Il primo è un depravato figlio della New York più sordida e devastata dalla droga, mentre il secondo può vantare studi musicali classici di un certo livello (l’organico è completato da Sterling Morrison alla seconda chitarra e da Maureen Tucker alla batteria).

Altri due personaggi gravitano intorno all’universo ‘Velvet’: il fondatore della pop-art Andy Wharol (autore della famosissima cover del disco, con la banana sbucciabile) e l’ex fotomodella di origine tedesca Nico che canta in alcuni brani.
Il disco si apre con i placidi suoni di “Sunday morning”, ma è solo un’illusione di sanità e di purezza: subito dopo arriva l’aspra e ossessiva riflessione sulla droga di “I’m waiting for the man” a farci capire che stiamo viaggiando verso territori sconosciuti e pericolosi.

La voce gelida di Nico ci illustra la melodica “Femme fatale” prima che irrompa la straordinaria, depravata “Venus in furs”, in cui un tagliente suono di viola fa da bordone alla monocorde ma affascinante voce di Reed.
Dopo la rockeggiante “Run run run”, infarcita da graffianti punteggiature chitarristiche, arriva ancora Nico con “All tomorrow’s parties”, una decadente nenia funebre intrisa di fascino misterioso.

Seguono lo splendido crescendo di tensione di “Heroin”, un affresco sonoro tossico in tutti i sensi, la più usuale “There she goes again”, “I’ll be your mirror” (che bissa il dolce meccanismo della song iniziale) e la ruvida “Black angel’s death song” (con viola di Cale e recitativo di Reed da brividi).

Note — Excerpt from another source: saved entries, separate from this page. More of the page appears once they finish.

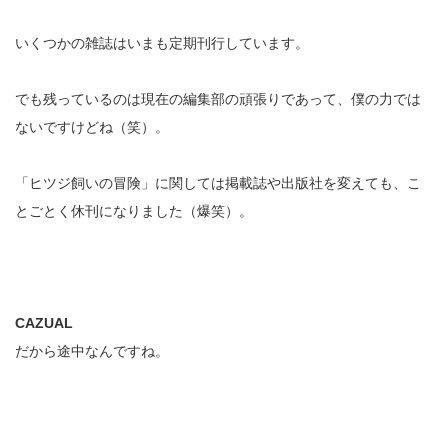
いくつかの雑誌はいまも定期刊行しています。
でも残っているのは現在の編集部の頑張りであって、僕の力では
ないですけどね（笑）。
「ヒツジ飼いの冒険」に関しては掲載誌や出版社を変えても、こ
とごとく休刊になりました（爆笑）。
CAZUAL
だから途中なんですね。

Chiude le danze (si fa per dire) l’incredibile caos rumoristico di “European son” dove tutta la band corre a testa bassa verso un folle delirio sonoro.
Qualche mese dopo i Velvet si ripeteranno con la splendida, durissima, improvvisazione rumoristica di “White light/white heat” (1967) prima che Cale abbandoni.
Dopo un paio di altri album non proprio memorabili, il sipario si chiuderà sul gruppo newyorkese per lasciare spazio alla valorosa carriera solistica di Lou Reed.